Sulforaphane represses matrix-degrading proteases and protects cartilage from destruction in vitro and in vivo

Abstract

Purpose: Nutrition impacts directly on ageing and obesity, both of which are major risk factors for osteoarthritis. Sulforaphane (SFN) is an isothiocyanate derived from brassicas, particularly broccoli, and has been reported to regulate signalling pathways relevant to chronic diseases. Our study investigated whether sulforaphane can abrogate cartilage destruction in laboratory models of osteoarthritis and examined mechanism of action in chondrocytes. Methods: The impact of SFN treatment on gene expression, signalling through transcription factors nuclear factor (erythroid-derived 2)-like 2 (Nrf2) and nuclear factor kappaB (NFκB), and histone acetylation were examined in chondrocytes. The intracellular concentrations of SFN and SFN metabolites were quantified in chondrocytes and used to inform transcription factor binding assays. The bovine nasal cartilage explant model (BNC) and destabilisation of medial meniscus (DMM) murine model of osteoarthritis were used to study chondroprotection by SFN. Results: SFN inhibited cytokine-induced metalloproteinase expression in primary human articular chondrocytes (HACs) and in fibroblast-like synovial cells (FLS). SFN can act independently of the Nrf2 transcription factor and histone deacetylase activity in HACs, but does mediate prolonged activation of Jun kinase (JNK) and p38 MAP kinase. SFN attenuates NF-κB signalling through at least inhibition of DNA binding in HACs with attenuation of expression of several NF-κB dependent genes. SFN abrogates cytokine-induced destruction of bovine nasal cartilage at the level of both proteoglycan and collagen breakdown (10μM compared to cytokines alone).
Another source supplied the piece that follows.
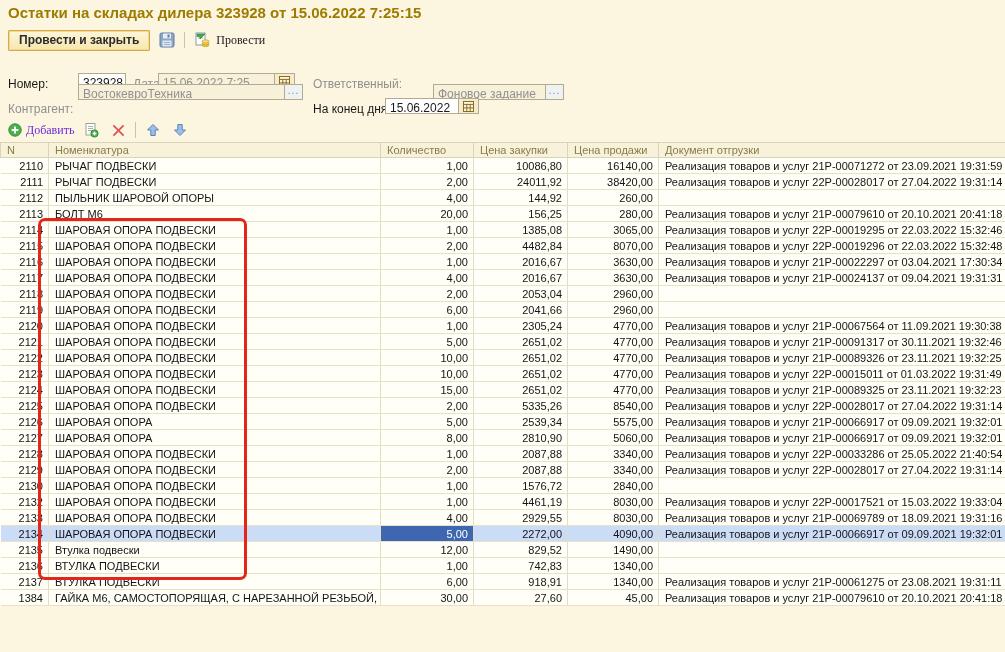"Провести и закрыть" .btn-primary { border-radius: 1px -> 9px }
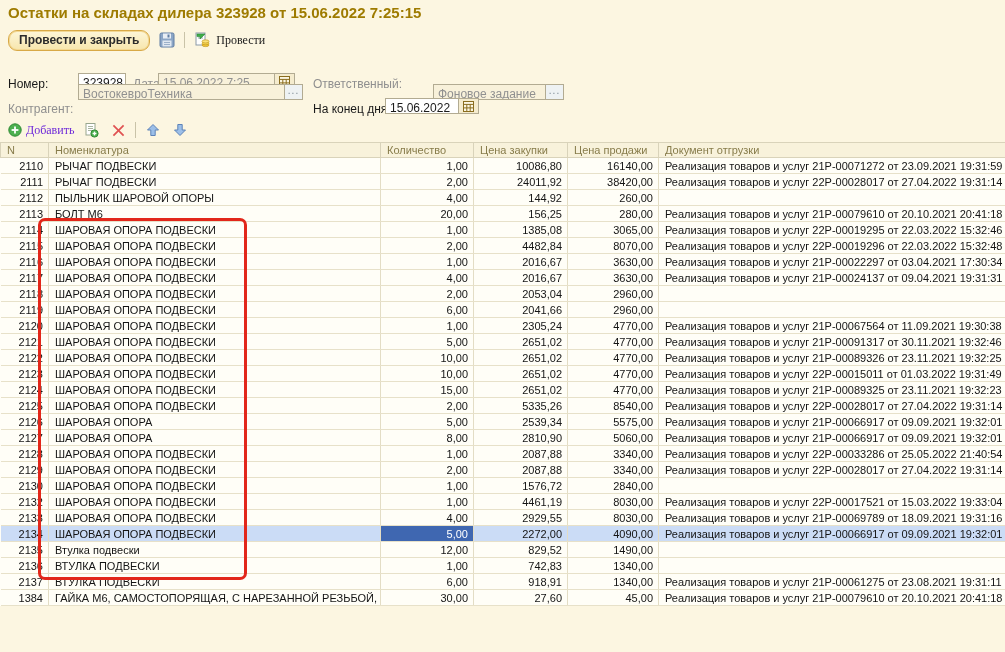"Фоновое задание" span.finput { margin-left: 45px -> none; top: 84px -> 69px }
It also decreases arthritis score in the DMM murine model of osteoarthritis (3μmol daily dose SFN in diet versus control chow). Conclusions: SFN, at levels which can be obtained through a broccoli-rich diet, inhibits the expression of key metalloproteinases implicated in osteoarthritis independently of Nrf2 and blocks inflammation at the level of NF-κB to protect against cartilage destruction in vitro and in vivo. Ongoing studies in man will ascertain the potential of this compound in human osteoarthritis.